No More ‘Yes Boss,’ Says Pakistani PM, As Rift With U.S. Deepens

July 11, 2011 - 4:07 AM


Secretary of State Hillary Clinton meets with Pakistani Prime Minister Syed Yousuf Raza Gilani in Washington on April 13, 2010. (State Dept photo by Michael Gross)

( – The days of saying “Yes, boss” to the United States are over, Pakistan Prime Minister Syed Yousuf Raza Gilani said at the weekend, in a further sign of the deepening rift between the two countries.

Confirmation Sunday that the Obama administration has suspended $800 million in aid to the Pakistani military came just days after Joint Chiefs of Staff Chairman Adm. Mike Mullen alleged that Pakistani security officials “sanctioned” the recent murder of a Pakistani journalist investigating jihadist infiltration of the military.

Mullen’s remark drew an angry denial from Islamabad, which earlier set up a commission of inquiry into Saleem Shahzad’s death.

Adding to the chill, Defense Secretary Leon Panetta said in Kabul on Saturday that the U.S. wanted to see Pakistani forces go after al-Qaeda leader Ayman al-Zawahiri in the tribal areas adjacent to the border with Afghanistan. The military responded coolly, saying that it expects U.S. intelligence “to share available information and actionable intelligence regarding al-Zawahiri.”

“The Pakistan army is already carrying out intense operations against al-Qaeda and its affiliates, who are a threat to security of our country and people,” it said in a curt statement.

Pakistani military and government officials for years also insisted that al-Qaeda head Osama bin Laden was not in the country, inviting anyone with information to the contrary to pass it along. The fugitive terrorist was found last May in a compound near Pakistan’s foremost military academy, where he had apparently been living for five years.

Gilani’s comments on Saturday came during a meeting with the governing body of the Lahore Press Club.

“The government is guarding supreme national interests in having diplomatic relations with other countries, including the U.S.,” the prime minister was quoted as saying.

“Nobody should expect from us to say ‘Yes boss’ to America, and bow to any foreign pressure, since we will not go against Pakistan’s interests,” he added.

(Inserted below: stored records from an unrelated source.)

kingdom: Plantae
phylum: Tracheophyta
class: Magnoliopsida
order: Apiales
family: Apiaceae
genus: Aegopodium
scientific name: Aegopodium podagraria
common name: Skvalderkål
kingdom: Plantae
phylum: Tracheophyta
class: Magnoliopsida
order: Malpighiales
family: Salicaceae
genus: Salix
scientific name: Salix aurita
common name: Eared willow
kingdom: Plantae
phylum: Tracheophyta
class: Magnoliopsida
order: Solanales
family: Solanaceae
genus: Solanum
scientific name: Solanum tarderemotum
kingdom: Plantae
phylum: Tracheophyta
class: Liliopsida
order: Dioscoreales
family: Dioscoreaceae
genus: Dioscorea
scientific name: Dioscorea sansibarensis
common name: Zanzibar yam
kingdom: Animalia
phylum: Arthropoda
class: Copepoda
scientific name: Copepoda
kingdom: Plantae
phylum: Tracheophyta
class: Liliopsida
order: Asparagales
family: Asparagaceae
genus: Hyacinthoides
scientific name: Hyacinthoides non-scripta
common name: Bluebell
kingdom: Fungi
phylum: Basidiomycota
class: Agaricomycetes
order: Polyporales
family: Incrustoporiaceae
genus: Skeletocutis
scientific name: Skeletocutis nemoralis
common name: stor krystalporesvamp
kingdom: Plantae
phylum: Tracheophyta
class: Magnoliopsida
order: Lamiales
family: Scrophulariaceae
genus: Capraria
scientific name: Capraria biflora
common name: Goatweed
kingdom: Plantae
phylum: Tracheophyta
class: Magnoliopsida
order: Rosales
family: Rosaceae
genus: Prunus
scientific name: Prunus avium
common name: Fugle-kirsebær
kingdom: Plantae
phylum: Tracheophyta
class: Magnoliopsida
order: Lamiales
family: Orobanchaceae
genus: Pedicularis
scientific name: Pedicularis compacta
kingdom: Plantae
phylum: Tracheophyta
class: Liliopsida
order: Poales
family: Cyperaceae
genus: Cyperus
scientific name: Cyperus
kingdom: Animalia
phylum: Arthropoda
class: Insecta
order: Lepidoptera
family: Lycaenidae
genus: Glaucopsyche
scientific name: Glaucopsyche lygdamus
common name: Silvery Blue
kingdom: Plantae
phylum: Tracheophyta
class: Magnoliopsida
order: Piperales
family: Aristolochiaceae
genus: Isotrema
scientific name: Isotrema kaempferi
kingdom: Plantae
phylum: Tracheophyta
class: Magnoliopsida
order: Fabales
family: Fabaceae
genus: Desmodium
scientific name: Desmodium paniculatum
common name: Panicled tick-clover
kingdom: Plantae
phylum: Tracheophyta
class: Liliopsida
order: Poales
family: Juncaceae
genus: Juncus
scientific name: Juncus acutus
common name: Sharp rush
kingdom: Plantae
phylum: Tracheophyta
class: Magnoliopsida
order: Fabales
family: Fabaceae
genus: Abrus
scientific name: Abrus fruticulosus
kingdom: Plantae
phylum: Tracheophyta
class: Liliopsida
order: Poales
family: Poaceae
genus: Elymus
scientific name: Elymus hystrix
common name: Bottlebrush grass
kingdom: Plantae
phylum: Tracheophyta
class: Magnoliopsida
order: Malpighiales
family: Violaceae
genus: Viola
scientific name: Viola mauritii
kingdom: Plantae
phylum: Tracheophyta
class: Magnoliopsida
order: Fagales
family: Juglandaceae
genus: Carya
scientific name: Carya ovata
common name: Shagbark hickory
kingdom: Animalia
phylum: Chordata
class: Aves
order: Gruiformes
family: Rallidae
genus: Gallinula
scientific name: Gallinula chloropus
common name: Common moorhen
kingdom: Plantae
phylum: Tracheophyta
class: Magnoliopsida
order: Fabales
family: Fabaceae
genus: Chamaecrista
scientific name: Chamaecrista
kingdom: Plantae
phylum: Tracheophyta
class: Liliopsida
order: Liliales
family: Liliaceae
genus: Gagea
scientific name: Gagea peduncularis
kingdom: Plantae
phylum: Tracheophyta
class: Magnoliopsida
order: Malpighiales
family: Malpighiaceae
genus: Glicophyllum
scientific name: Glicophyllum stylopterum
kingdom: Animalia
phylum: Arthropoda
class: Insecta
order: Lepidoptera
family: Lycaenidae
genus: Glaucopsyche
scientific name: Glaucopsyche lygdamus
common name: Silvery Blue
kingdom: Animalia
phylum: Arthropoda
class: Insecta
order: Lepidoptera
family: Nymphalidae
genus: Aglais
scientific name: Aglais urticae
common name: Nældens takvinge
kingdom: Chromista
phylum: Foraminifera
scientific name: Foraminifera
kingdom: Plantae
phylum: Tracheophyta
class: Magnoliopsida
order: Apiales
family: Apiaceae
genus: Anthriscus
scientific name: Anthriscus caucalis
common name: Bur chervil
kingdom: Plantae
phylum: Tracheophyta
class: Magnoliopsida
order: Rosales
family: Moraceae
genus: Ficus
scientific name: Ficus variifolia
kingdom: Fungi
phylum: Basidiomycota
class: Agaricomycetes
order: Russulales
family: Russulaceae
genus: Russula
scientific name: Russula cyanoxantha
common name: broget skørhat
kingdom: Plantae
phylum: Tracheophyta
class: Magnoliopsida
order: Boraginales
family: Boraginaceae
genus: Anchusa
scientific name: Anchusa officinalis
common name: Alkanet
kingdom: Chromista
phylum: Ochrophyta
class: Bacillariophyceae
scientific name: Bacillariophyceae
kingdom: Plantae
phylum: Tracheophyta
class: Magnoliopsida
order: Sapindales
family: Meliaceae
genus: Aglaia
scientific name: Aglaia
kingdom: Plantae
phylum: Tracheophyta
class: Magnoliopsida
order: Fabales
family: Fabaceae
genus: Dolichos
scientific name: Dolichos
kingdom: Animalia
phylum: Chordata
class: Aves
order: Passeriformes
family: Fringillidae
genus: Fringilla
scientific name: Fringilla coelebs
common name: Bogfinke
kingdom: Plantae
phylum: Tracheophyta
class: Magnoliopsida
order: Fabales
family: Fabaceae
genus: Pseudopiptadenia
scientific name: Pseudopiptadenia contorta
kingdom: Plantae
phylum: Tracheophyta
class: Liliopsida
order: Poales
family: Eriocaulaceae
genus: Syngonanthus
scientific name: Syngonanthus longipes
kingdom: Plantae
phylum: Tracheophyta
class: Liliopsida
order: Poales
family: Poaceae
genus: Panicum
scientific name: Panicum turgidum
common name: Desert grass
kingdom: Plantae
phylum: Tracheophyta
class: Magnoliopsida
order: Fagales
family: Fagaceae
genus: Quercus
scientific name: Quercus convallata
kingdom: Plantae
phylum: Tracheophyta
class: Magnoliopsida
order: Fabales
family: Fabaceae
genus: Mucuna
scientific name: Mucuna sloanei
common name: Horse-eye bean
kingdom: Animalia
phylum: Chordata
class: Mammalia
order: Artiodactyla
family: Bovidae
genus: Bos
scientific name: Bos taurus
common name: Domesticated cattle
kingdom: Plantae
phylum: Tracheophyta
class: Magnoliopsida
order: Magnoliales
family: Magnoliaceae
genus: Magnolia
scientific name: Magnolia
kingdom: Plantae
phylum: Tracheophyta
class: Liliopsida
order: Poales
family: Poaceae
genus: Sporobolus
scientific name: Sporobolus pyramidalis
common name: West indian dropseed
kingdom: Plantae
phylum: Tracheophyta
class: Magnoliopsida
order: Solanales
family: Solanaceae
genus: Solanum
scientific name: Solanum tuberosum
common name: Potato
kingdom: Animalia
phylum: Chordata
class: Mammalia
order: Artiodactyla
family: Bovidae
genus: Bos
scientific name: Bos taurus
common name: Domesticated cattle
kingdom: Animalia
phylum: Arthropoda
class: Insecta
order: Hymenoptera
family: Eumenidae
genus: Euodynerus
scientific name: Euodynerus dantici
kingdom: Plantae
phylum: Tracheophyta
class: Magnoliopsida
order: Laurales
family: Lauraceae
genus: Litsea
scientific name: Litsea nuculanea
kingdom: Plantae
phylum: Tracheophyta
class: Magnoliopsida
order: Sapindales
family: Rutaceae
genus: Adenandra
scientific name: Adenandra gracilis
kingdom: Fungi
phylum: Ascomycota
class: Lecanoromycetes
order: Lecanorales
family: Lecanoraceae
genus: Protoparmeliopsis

Pakistani army soldiers fire an artillery shell during a military operation against militants in the Khurram tribal region in the country's northwest on Sunday, July 10, 2011. (AP Photo/Mohammad Zubair)

The Lahore-based daily The Nation welcomed Gilani’s words.

“It is heartening to note that at last both the political and military leaderships have learned their lesson and come out forcefully against the U.S. as well as its media for waging a psychological war against Pakistan,” it said in an editorial Monday.

“The nation has for long been expecting our ruling leadership to make such bold statements to silence American and Western critics, and it was, indeed, a source of great satisfaction that finally Mr. Gilani rebuffed them.”

The paper claimed that a U.S. media campaign of “vilification” was underway. It predicted that more U.S. disapproval lay ahead, “now that Pakistan’s persistent critic Leon Panetta has moved from the post of CIA Director to that of Defense Secretary.”

Panetta is viewed with suspicion by some in Pakistan, given a series of recent incidents involving the agency – the bin Laden raid which took place with Pakistan’s foreknowledge or approval, the escalation of drone-launched missile attacks targeting terrorists along the Pakistan-Afghan border, and the arrest and subsequent release of a CIA contractor who shot dead two Pakistanis last January.

White House chief of staff William Daley on Sunday confirmed a New York Times report about the cutting of $800 million in aid to the Pakistani military.

Speaking on ABC’s “This Week,” he linked the move to “difficulties” in the relationship which he attributed in part to Islamabad’s unhappiness about the bin Laden killing.

“Obviously there’s still a lot of pain that the political system in Pakistan is feeling by virtue of the raid that we did to get Osama bin Laden,” Daley said.

“The Pakistani relationship is difficult, but it must be made to work over time,” he said. “But until we get through these difficulties, we’ll hold back some of the money that the American taxpayers have committed to give.”